YOUR TASKS:
1. In the passage about researching speeches, which columnist is quoted, and in which newspaper?
2. List every individual year that the passage about researching speeches gives as a four-digit number, leaving out decades and centuries.
3. Carry on the passage about researching speeches from the point where it stops.

===== TEXT SHOWN =====

If I am making my task sound impossible, I do not intend to, for other speeches were remarkably easy to track down. Anything Parliamentary, for example, could be traced via the excellent http://hansard.millbanksystems.com website, which contains – in digital form – almost everything uttered in the House of Commons over the last couple of centuries. Similarly, modern orators tended to be modest enough to post transcripts of recent triumphs on their personal websites, for example www.georgegalloway.info. Indeed, Gorgeous George’s 2005 Washington performance is a fine example of a defensive or valedictory speech, echoing those made by others from the gallows, such as Lord Balmerino in 1746 and John Maclean in 1918. The difference, of course, is that today’s speakers – having vindicated themselves – tend not to be hanged.

Several interesting things occurred to me as I researched this book, such as the impact of certain speeches on public opinion. We may think that the art of oratory no longer has any tangible effect beyond the political fraternity, but when you consider Sir Henry Campbell-Bannerman’s brave stand against the ‘barbarism’ of the Boer War alongside Tommy Sheridan’s speech against poindings and warrant sales almost a century later, it becomes clear that little, in some respects, has changed.

Indeed, talking of Sheridan highlights an important shift in the origins of significant oratory. ‘The essential ingredient of a great speech, a sense of injustice or outrage,’ observed the columnist Philip Collins in The Times, ‘began to dwindle as life got less and less outrageous in the back half of the 20th century.’ There is something in this, for as the austerity of the 1930s and ’40s gave way to the post-war boom, there was simply less to make impassioned speeches about. The firebrand Tommy Sheridan, however, believed that even in the year 2000 there was still a lot to be angry about.

===== AVAILABLE DATA =====

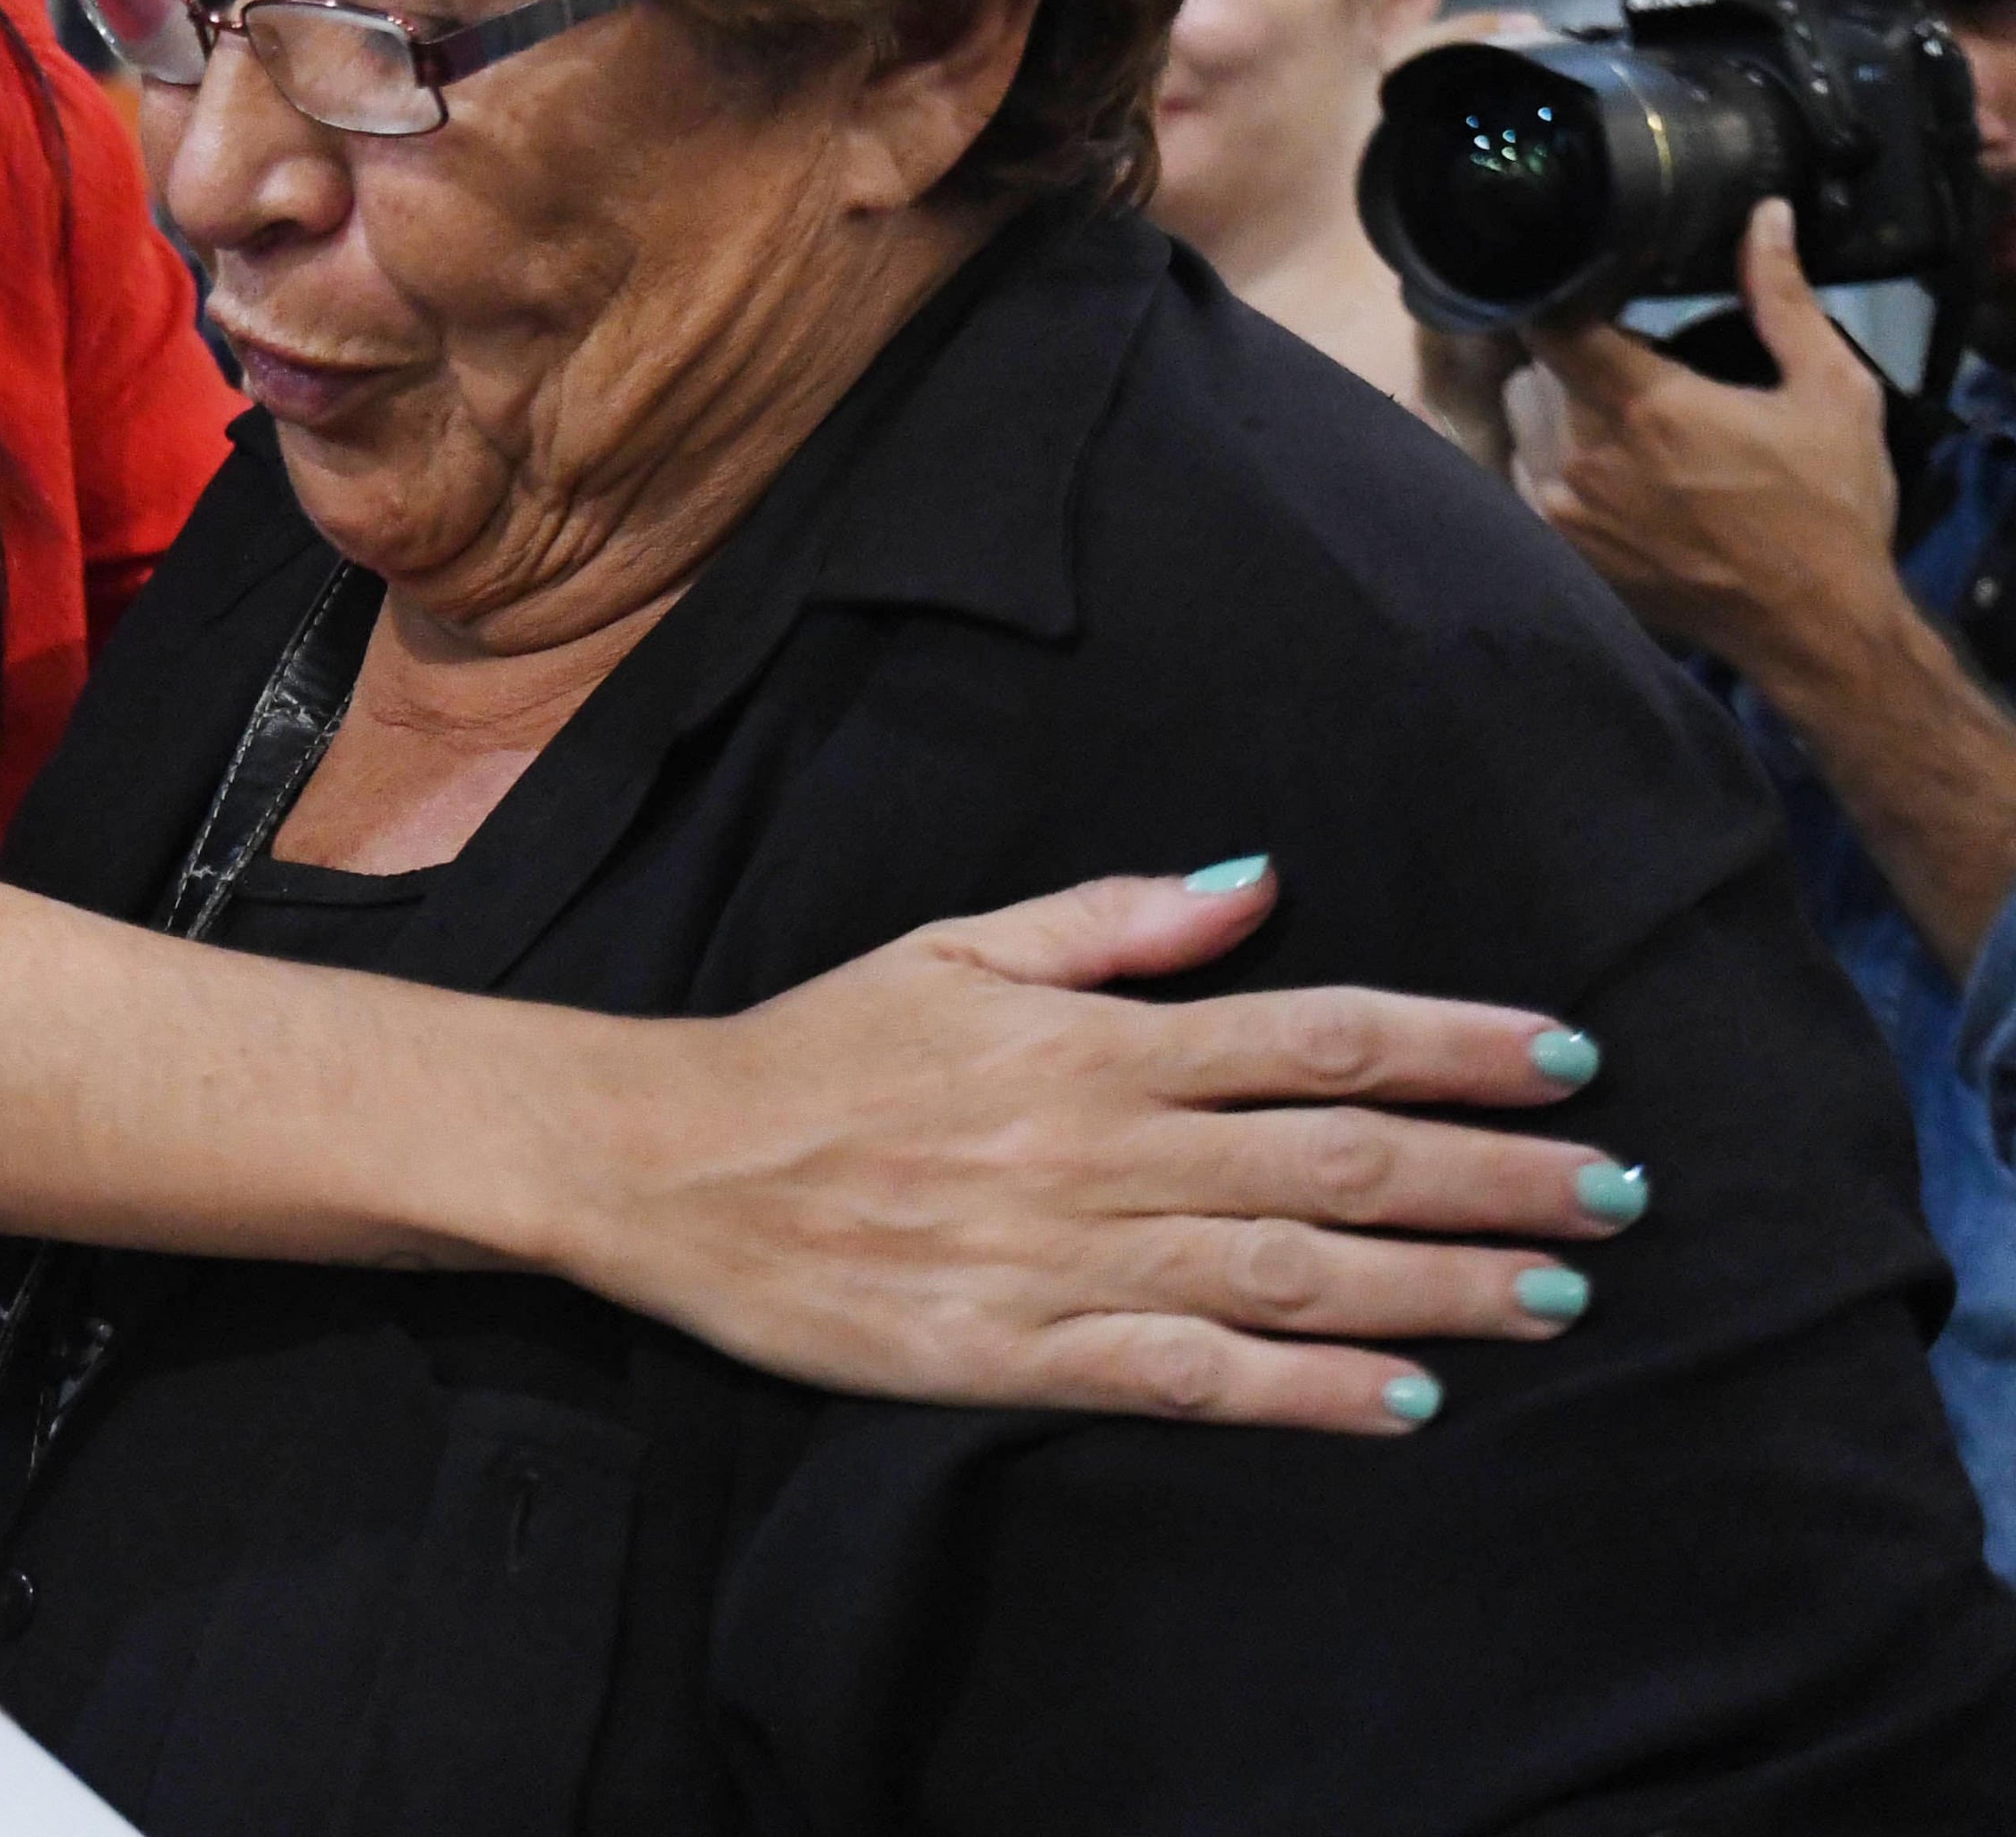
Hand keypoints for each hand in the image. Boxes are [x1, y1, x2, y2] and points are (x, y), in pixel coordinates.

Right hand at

=====

ANSWERS TO THE TASKS:
1. Philip Collins, in The Times.

2. 2005, 1746, 1918, 2000

3.
I noticed other consistent features, not least the need for great speeches to project a social or political vision, from the utopian plea for a ‘Socialist Common wealth’ by Keir Hardie in 1901 to Thatcher’s very different ideological perspective at the Church of Scotland in 1988. There were also cultural differences. Two Rectorial addresses, for example, are included in this collection, a platform for great oratory that has not existed in the other three parts of the United Kingdom (or indeed Ireland prior to 1922).

A quick note on the chronology. The earliest speech included here is that reputedly given by Calgacus in advance of the Battle of Mons Graupius in AD 83 or 84, from which a misquotation – ‘they make a desert and call it peace’ – would certainly be known to the Nationalist Alex Salmond, whose speech following the 2007 Holyrood election is the most recent.

What almost 20 centuries of Scottish oratory highlights, above all, is the changing expectations of the listening audience, another crucial – and much underrated – requirement for a great speech. From speeches intended to rouse troops going into battle, to the more recognisable political, legal and religious oratory of the 18th and 19th centuries, and finally to those of the 20th century, encompassing wars both hot and Cold, and the constitutional debate.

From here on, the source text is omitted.